P.S. veja todas as vezes que a OSP foi assunto nesta página:

A programação 2011 da Orquestra Sinfônica do Paraná

A temporada 2012 da Orquestra Sinfônica do Paraná

Osvaldo Ferreira e a Sinfônica do Paraná: a Sinfonia nº 2 de Mahler

Osvaldo Ferreira e a Sinfônica do Paraná com Fábio Zanon: Krieger, Rodrigo e Debussy

A Sagração da Primavera de Olga Roriz com o Balé Guaíra e a Sinfônica do Paraná

Orquestra Sinfônica do Paraná é uma das 5 melhores do Brasil?

Stefan Geiger, a Sinfônica do Paraná e o filme de Lotte Reiniger com música de Wolfgang Zeller

Homenagem aos 85 anos de Edino Krieger: Osvaldo Ferreira e a Sinfônica do Paraná

Comentários

3 respostas para “O Centro de Convenções de Curitiba resolve o problema da Orquestra Sinfônica do Paraná?”

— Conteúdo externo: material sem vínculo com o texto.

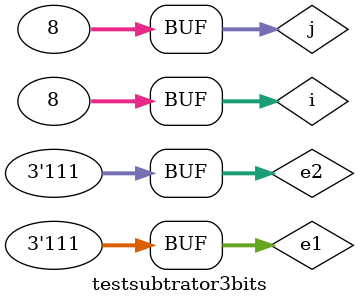
<source format=v>

module metodomeiadiferencanand(diferenca,sinal,e1,e2);
output diferenca,sinal;
input e1,e2;
wire temp1,temp2,temp3,temp4,temp5,temp6,temp7;

nor NOR1 (temp1,e1,e2);
nor NOR2 (temp2,e2,e2);
nor NOR3 (temp3,temp1,temp2);
nor NOR4 (temp4,e1,e2);
nor NOR5 (diferenca,temp3,temp4);
nor NOR6 (temp5,e2,e2);
nor NOR7 (temp6,e1,e1);
nor NOR8 (temp7,temp6,temp6);
nor NOR9 (sinal,temp5,temp7);


endmodule


module metodosomacompletanand(diferenca,sinal,e1,e2,e3);

output diferenca,sinal;
input e1,e2,e3;
wire temp1,temp2,temp3;

metodomeiadiferencanand DIFERENCANOR1 (temp1,temp2,e1,e2);
metodomeiadiferencanand DIFERENCANOR2 (diferenca,temp3,temp1,e3);
nor NOR1 (temp4,temp2,temp3);
nor NOR2 (sinal,temp4,temp4);


endmodule



module metododiferencacompleta3bits(diferenca,sinal,e1,e2);

output [2:0]diferenca;
output sinal;
input [2:0]e1,e2;
wire sinal1,sinal2;

metodomeiadiferencanand MEIADIFERENCA1 (diferenca[0],sinal1,e1[0],e2[0]);
metodosomacompletanand DIFERENCACOMPLETA2 (diferenca[1],sinal2,e1[1],e2[1],sinal1);
metodosomacompletanand DIFERENCACOMPLETA3 (diferenca[2],sinal,e1[2],e2[2],sinal2);


endmodule

module testsubtrator3bits;
reg [2:0]e1,e2;
wire [2:0]diferenca;
wire sinal;
integer i,j;


metododiferencacompleta3bits SOMACOMPLETA1 (diferenca,sinal,e1,e2);

initial begin: start
		e1=0; e2=0;
end


	initial begin:main

		$display("Circuito Diferenca Completa com 3 bits ");
		#1 $display(" e1 -     e2 = sinal  diferenca ");
		#1 $monitor(" %3b - %3b =   %b    %3b", e1,e2,sinal,diferenca);

		for( i=0; i<=7; i = i+1 )
		begin
			e1 = i;
			for ( j=0; j<=7; j = j+1 )
			begin
				#1 e2 = j;
			end
		end

	end

endmodule


/* Registrano os resultados

   
    Circuito Diferenca Completa com 3 bits 
     e1 -     e2 = sinal  diferenca 
     000 - 000 =   0    000
     000 - 001 =   1    000
     000 - 010 =   1    000
     000 - 011 =   1    000
     000 - 100 =   1    000
     000 - 101 =   1    000
     000 - 110 =   1    000
     001 - 111 =   1    000
     001 - 000 =   0    001
     001 - 001 =   0    000
     001 - 010 =   1    001
     001 - 011 =   1    000
     001 - 100 =   1    001
     001 - 101 =   1    000
     001 - 110 =   1    001
     010 - 111 =   1    000
     010 - 000 =   0    010
     010 - 001 =   0    000
     010 - 010 =   0    000
     010 - 011 =   1    000
     010 - 100 =   1    010
     010 - 101 =   1    000
     010 - 110 =   1    000
     011 - 111 =   1    000
     011 - 000 =   0    011
     011 - 001 =   0    010
     011 - 010 =   0    001
     011 - 011 =   0    000
     011 - 100 =   1    011
     011 - 101 =   1    010
     011 - 110 =   1    001
     100 - 111 =   1    000
     100 - 000 =   0    100
     100 - 001 =   0    000
     100 - 010 =   0    000
     100 - 011 =   0    000
     100 - 100 =   0    000
     100 - 101 =   1    000
     100 - 110 =   1    000
     101 - 111 =   1    000
     101 - 000 =   0    101
     101 - 001 =   0    100
     101 - 010 =   0    001
     101 - 011 =   0    000
     101 - 100 =   0    001
     101 - 101 =   0    000
     101 - 110 =   1    001
     110 - 111 =   1    000
     110 - 000 =   0    110
     110 - 001 =   0    100
     110 - 010 =   0    100
     110 - 011 =   0    000
     110 - 100 =   0    010
     110 - 101 =   0    000
     110 - 110 =   0    000
     111 - 111 =   0    000
     111 - 000 =   0    111
     111 - 001 =   0    110
     111 - 010 =   0    101
     111 - 011 =   0    100
     111 - 100 =   0    011
     111 - 101 =   0    010
     111 - 110 =   0    001
     111 - 111 =   0    000
    
     ----jGRASP: operation complete.
    
*/

</source>
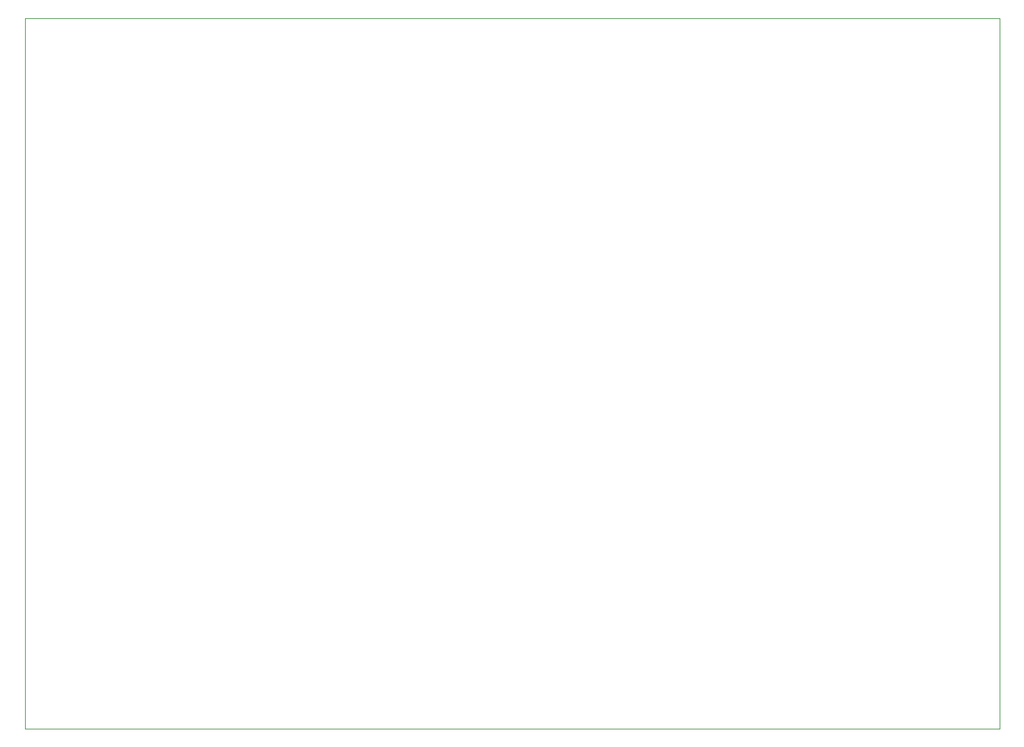
<source format=gbr>
G04 #@! TF.GenerationSoftware,KiCad,Pcbnew,(5.1.5)-3*
G04 #@! TF.CreationDate,2021-07-13T11:34:21-04:00*
G04 #@! TF.ProjectId,royerPSU,726f7965-7250-4535-952e-6b696361645f,rev?*
G04 #@! TF.SameCoordinates,Original*
G04 #@! TF.FileFunction,Profile,NP*
%FSLAX46Y46*%
G04 Gerber Fmt 4.6, Leading zero omitted, Abs format (unit mm)*
G04 Created by KiCad (PCBNEW (5.1.5)-3) date 2021-07-13 11:34:21*
%MOMM*%
%LPD*%
G04 APERTURE LIST*
%ADD10C,0.100000*%
G04 APERTURE END LIST*
D10*
X185420000Y-139700000D02*
X63500000Y-139700000D01*
X63500000Y-139700000D02*
X63500000Y-50800000D01*
X63500000Y-50800000D02*
X185420000Y-50800000D01*
X185420000Y-50800000D02*
X185420000Y-139700000D01*
M02*

</source>
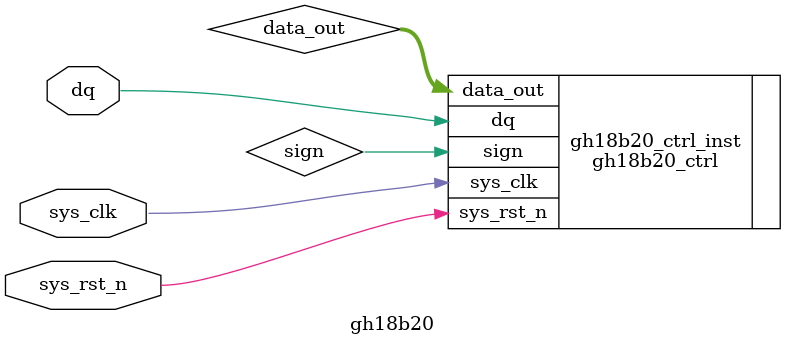
<source format=v>
module gh18b20
(
input wire sys_clk , //ÏµÍ³Ê±ÖÓ£¬ÆµÂÊ50MHz
input wire sys_rst_n , //¸´Î»ÐÅºÅ£¬µÍµçÆ½ÓÐÐ§

inout wire dq  //Êý¾Ý×ÜÏß

);

////
//\* Parameter and Internal Signal \//
////

//wire define
wire [19:0] data_out ;
wire sign ;

////
//\* Instantiation \//
////

//-------------gh18b20_ctrl_inst--------------
gh18b20_ctrl gh18b20_ctrl_inst
(
.sys_clk (sys_clk ), //ÏµÍ³Ê±ÖÓ£¬ÆµÂÊ50MHz
.sys_rst_n (sys_rst_n), //¸´Î»ÐÅºÅ£¬µÍµçÆ½ÓÐÐ§

.dq (dq ), //Êý¾Ý×ÜÏß

.data_out (data_out ), //Êä³öÎÂ¶È
.sign (sign ) //Êä³öÎÂ¶È·ûºÅÎ»

);



endmodule
</source>
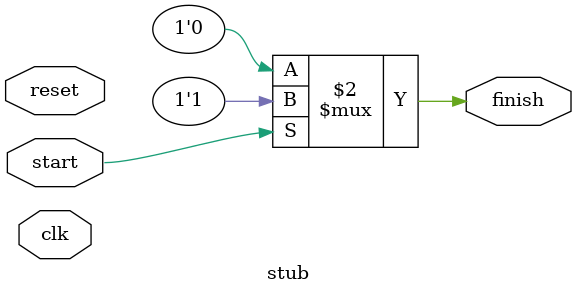
<source format=sv>

module stub 
(
  input  logic  clk,
  input  logic  reset,
  input  logic  start,
  output logic  finish,
  hc_buffers_if buffer
);

  assign finish = (start) ? 1'b1 : 1'b0;

endmodule : stub

// taf!

</source>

  1. Avatar de Carlos A Monteiro
    Carlos A Monteiro

    De pleno acordo, o tradicional teatro Guaíra é a casa da orquestra, e ao estabelecer a agenda de shows do mesmo, deveria ser dada a importância que a orquestra merece, alem de ajustar as reivindicações para os ensaios. De nada adiantará desativar outro órgão, pois pelo visto não atenderá as necessidades da mesma.

  2. Avatar de Valéria Prochmann
    Valéria Prochmann

    A obra de reforma geral do Teatro Guaíra está finalmente em curso. No momento está sendo feito o projeto, em seguida será realizada a obra. É um investimento de grande monta que está sendo realizado pelo atual governo, considerando o déficit de anos a fio sem conservação adequada do imóvel. A atual gestão também promove a reforma da Biblioteca Pública do Paraná.

    1. Avatar de André Egg
      André Egg

      Pois é. Tem que avançar nisso aí. Ainda mais que a gestão de Beto Richa na prefeitura ficou marcada pela reforma dos espaços culturais do município. Tinha que levar isso pro governo estadual também.